What this task involves.
Your answer should be every line of the entries that has the string "linecap" in it.

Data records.
--------------------
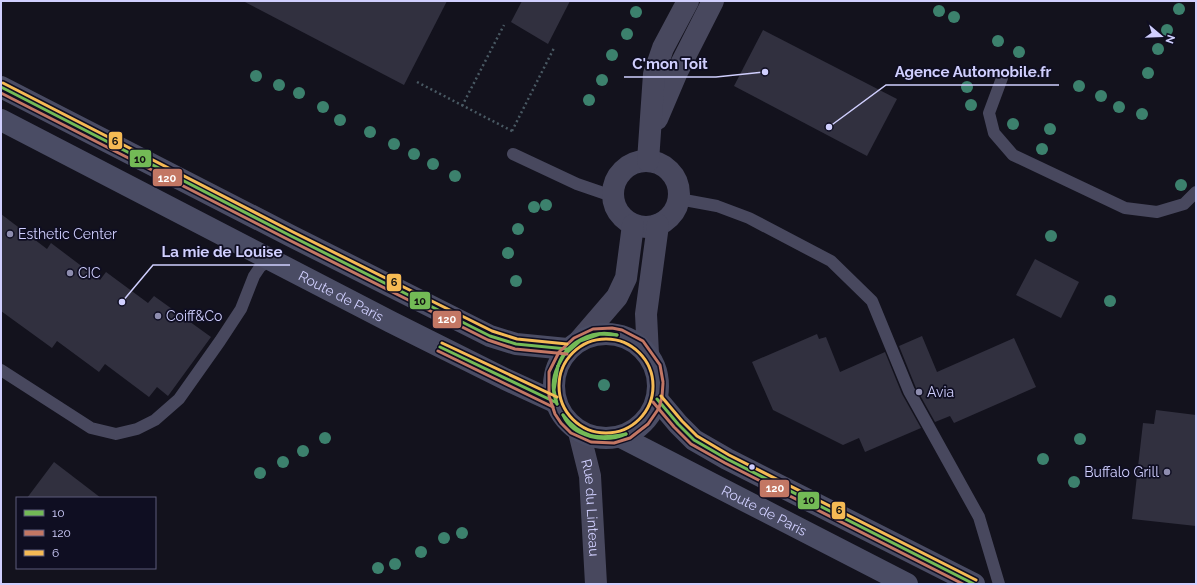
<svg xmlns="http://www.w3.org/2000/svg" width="1197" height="585" viewBox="0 0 1197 585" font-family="Raleway,sans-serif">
	<rect width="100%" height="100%" fill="#13121d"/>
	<g fill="#31303f">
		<path d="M 243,1 L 447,1 L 404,85 Z"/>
		<path d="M 522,1 L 570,1 L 548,44 L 511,22 Z"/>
		<path d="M 763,30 L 897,99 L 867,156 L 734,86 Z"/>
		<path d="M 1,214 L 47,249 L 51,243 L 100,280 L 106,272 L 148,303 L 154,296 L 211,337 L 168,396 L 157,387 L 149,397 L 105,364 L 99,372 L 57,341 L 52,348 L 1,311 Z"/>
		<path d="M 1035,259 L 1079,282 L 1061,318 L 1016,295 Z"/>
		<path d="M 817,334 L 819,339 L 826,337 L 840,372 L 885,352 L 902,394 L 921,428 L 865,452 L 859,438 L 843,445 L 773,410 L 752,362 Z"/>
		<path d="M 922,336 L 937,372 L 1014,338 L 1036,387 L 954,423 L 950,416 L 935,422 L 916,388 L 899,346 Z"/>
		<path d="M 1156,410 L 1196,415 L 1196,526 L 1132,519 L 1143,423 L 1154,424 Z"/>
		<path d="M 54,462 L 101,498 L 27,498 Z"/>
	</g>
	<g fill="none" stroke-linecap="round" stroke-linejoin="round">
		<g stroke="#495963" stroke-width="2.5" stroke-dasharray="2 3" stroke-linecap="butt">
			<path d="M 417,82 L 514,132"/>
			<path d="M 462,106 L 504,25"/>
			<path d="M 512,131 L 554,48"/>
		</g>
		<g stroke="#48485e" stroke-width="12">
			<path d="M 1002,78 L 989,113 L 994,133 L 1013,155 L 1125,208 L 1157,212 L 1184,204 L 1196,192"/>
			<path d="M 513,154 L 577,184 L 612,196"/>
			<path d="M 679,199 L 717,206 L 749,218 L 831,261 L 872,301 L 909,391 L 979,517 L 999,584"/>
			<path d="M 1,370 L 91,428 L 116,434 L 137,429 L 155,420 L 179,399 L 220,341 L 241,309 L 254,276 L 260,267 L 271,259"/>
		</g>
		<g stroke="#48485e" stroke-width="22">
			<path d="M 657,119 L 677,72 L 713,1"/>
			<circle cx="646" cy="194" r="33"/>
			<path d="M 648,161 L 654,74 L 663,48 L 688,1"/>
			<path d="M 580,340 L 617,297 L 626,278 L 633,225"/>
			<path d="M 648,354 L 646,314 L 658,225"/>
			<path id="s1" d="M 579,432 L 590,476 L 596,584"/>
		</g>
		<g stroke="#4a4c64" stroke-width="22">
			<path d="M 1,87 L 291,236 L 490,336 L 516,344 L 567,349"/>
			<path id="s2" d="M 1,120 L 391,322 L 505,379 L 555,402"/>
			<circle cx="606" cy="386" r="52"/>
			<path d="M 657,399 L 678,424 L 694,440 L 727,459 L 974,584"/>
			<path id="s3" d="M 621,437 L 907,584"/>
		</g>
		<g stroke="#0f0e22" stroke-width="6">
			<g id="bus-1">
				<path d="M 1,87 L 291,236 L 490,336 L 516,344 L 567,349"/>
				<path d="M 440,347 L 555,402"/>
				<path d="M 558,366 C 565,343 593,328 617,335"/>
				<path d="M 558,366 L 564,355 L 580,341 L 600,334 L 617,335"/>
				<path d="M 657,399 L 678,424 L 694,440 L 727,459 L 974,584"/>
				<path d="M 557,404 C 552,392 552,378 558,366"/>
				<path d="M 557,404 L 554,390 L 558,366"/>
				<path d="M 563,415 C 581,438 598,440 626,434"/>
				<path d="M 563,415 C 573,438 605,443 626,434"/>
			</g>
		</g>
		<g stroke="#0f0e22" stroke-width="6">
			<g id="bus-2">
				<path d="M 1,93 L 289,240 L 488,340 L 515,349 L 567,354"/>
				<path d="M 438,351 L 553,407"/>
				<path d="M 663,382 L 660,365 L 643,341 L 622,330 L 612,328 L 593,329 L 574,338 L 559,352 L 549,372 L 549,396 L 555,414 L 561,423 L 571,433 L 591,442 L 614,443 L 630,438 L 648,424 L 659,408 L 662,397 L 663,383"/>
				<path d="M 653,402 L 674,427 L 691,444 L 725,463 L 963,584"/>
			</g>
		</g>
		<g stroke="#0f0e22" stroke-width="6">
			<g id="bus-3">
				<path d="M 3,83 L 293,232 L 492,331 L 517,339 L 567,344"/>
				<circle cx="606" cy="386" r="47"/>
				<path d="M 442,343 L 557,397"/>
				<path d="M 661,396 L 682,421 L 697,436 L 729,455 L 976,580"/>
			</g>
		</g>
		<use href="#bus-1" stroke="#73ba56" stroke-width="3"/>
		<use href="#bus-2" stroke="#c37764" stroke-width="3"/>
		<use href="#bus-3" stroke="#f5ba54" stroke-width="3"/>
	</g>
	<g fill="#3c816d">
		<circle cx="1179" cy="9" r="6"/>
		<circle cx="939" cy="11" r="6"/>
		<circle cx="636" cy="12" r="6"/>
		<circle cx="954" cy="17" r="6"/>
		<circle cx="1167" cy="30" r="6"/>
		<circle cx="627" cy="34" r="6"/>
		<circle cx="998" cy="41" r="6"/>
		<circle cx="1158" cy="49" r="6"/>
		<circle cx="1019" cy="52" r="6"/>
		<circle cx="612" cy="55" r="6"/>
		<circle cx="1148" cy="73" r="6"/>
		<circle cx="256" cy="76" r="6"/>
		<circle cx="602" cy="80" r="6"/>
		<circle cx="279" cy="85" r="6"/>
		<circle cx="1079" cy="86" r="6"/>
		<circle cx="967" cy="87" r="6"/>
		<circle cx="299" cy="93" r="6"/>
		<circle cx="1101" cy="96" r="6"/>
		<circle cx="589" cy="100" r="6"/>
		<circle cx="971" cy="105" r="6"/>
		<circle cx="323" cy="107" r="6"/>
		<circle cx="1119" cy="107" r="6"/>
		<circle cx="1142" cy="114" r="6"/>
		<circle cx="340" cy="120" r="6"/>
		<circle cx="1013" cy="124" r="6"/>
		<circle cx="1050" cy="129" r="6"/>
		<circle cx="370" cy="132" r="6"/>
		<circle cx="394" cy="144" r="6"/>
		<circle cx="1042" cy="149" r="6"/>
		<circle cx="414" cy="154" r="6"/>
		<circle cx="433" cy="164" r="6"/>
		<circle cx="455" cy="176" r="6"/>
		<circle cx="1181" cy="185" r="6"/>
		<circle cx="546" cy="205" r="6"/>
		<circle cx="534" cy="207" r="6"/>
		<circle cx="518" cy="229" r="6"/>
		<circle cx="1051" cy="236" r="6"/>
		<circle cx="508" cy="253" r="6"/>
		<circle cx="516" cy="281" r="6"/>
		<circle cx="1110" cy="301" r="6"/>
		<circle cx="604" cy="385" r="6"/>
		<circle cx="325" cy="438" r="6"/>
		<circle cx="1080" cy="439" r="6"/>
		<circle cx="303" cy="451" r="6"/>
		<circle cx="1043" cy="459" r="6"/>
		<circle cx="283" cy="462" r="6"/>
		<circle cx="260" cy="473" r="6"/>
		<circle cx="1074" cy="482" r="6"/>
		<circle cx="462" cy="533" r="6"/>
		<circle cx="444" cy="538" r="6"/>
		<circle cx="421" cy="552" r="6"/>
		<circle cx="395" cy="564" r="6"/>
		<circle cx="378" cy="568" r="6"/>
	</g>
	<g fill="#8e8daf" stroke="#0f0e22" stroke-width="1.5">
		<circle cx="10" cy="234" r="4"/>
		<circle cx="70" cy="273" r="4"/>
		<circle cx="158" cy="316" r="4"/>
		<circle cx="919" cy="392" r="4"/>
		<circle cx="1167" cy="472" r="4"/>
	</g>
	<circle fill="#d0cffe" stroke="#0f0e22" stroke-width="1.5" cx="752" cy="467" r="3.5"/>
	<g text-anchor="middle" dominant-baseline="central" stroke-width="3.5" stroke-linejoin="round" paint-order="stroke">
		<g font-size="14" fill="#d0cffe" stroke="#0f0e22" text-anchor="start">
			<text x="18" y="234">Esthetic Center</text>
			<text x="78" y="273">CIC</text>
			<text x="166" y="316">Coiff&amp;Co</text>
			<text x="927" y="392">Avia</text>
			<text x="1159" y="472" text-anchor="end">Buffalo Grill</text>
		</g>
		<g font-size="14" fill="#d0cffe" stroke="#0f0e22">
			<text stroke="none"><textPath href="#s2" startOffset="383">Route de Paris</textPath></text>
			<text stroke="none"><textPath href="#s1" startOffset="77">Rue du Linteau</textPath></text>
			<text stroke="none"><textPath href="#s3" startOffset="161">Route de Paris</textPath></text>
		</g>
	</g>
	<path fill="none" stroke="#d0cffe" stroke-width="1.5" d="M765 72L716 77H624M829 127L886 85H1059M122 302L153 265H290"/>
	<g fill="#d0cffe" stroke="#0f0e22" stroke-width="1.5">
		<circle cx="765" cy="72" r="4"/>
		<circle cx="829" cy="127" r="4"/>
		<circle cx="122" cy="302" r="4"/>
	</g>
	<g font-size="15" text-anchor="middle" font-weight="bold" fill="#d0cffe" stroke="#0f0e22" stroke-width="3.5" stroke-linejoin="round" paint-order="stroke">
		<text x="670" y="69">C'mon Toit</text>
		<text x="973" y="77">Agence Automobile.fr</text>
		<text x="222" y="257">La mie de Louise</text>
	</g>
	<g stroke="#0f0e22" stroke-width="1.5">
		<rect x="108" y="131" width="15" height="19" rx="4" fill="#f5ba54"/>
		<rect x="129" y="149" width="23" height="19" rx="4" fill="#73ba56"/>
		<rect x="152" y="168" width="31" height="19" rx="4" fill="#c37764"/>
		<rect x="386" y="273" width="16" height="19" rx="4" fill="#f5ba54"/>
		<rect x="409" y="291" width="22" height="19" rx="4" fill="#73ba56"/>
		<rect x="432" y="310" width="30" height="19" rx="4" fill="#c37764"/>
		<rect x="759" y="479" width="31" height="19" rx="4" fill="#c37764"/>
		<rect x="797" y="491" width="23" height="19" rx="4" fill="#73ba56"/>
		<rect x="831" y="501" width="15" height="19" rx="4" fill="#f5ba54"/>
	</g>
	<g font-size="11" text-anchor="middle" font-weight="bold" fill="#fff">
		<text x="167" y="182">120</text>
		<text x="447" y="323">120</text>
		<text x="775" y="492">120</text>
	</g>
	<g font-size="11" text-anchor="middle" font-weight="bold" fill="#111">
		<text x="115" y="145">6</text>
		<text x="140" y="163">10</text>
		<text x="394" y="286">6</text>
		<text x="420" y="305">10</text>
		<text x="809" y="504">10</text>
		<text x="839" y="514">6</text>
	</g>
	<rect width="1197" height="585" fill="none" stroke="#d0cffe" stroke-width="4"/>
	<rect x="16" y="497" width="140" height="72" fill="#0f0e22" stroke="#5c5b7a"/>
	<rect x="24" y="510" width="20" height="6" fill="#73ba56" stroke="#5c5b7a"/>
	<text x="52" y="517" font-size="12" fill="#d0cffe">10</text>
	<rect x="24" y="530" width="20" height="6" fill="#c37764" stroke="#5c5b7a"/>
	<text x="52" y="537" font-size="12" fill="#d0cffe">120</text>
	<rect x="24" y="550" width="20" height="6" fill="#f5ba54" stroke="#5c5b7a"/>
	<text x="52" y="557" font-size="12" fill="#d0cffe">6</text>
	<g transform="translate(1161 36) rotate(109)" stroke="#0f0e22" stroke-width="3" paint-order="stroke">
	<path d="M0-3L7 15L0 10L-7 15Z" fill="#d0cffe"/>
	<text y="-6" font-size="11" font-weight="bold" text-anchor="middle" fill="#d0cffe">N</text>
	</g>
</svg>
--------------------
Exercise response.
	<g fill="none" stroke-linecap="round" stroke-linejoin="round">
		<g stroke="#495963" stroke-width="2.5" stroke-dasharray="2 3" stroke-linecap="butt">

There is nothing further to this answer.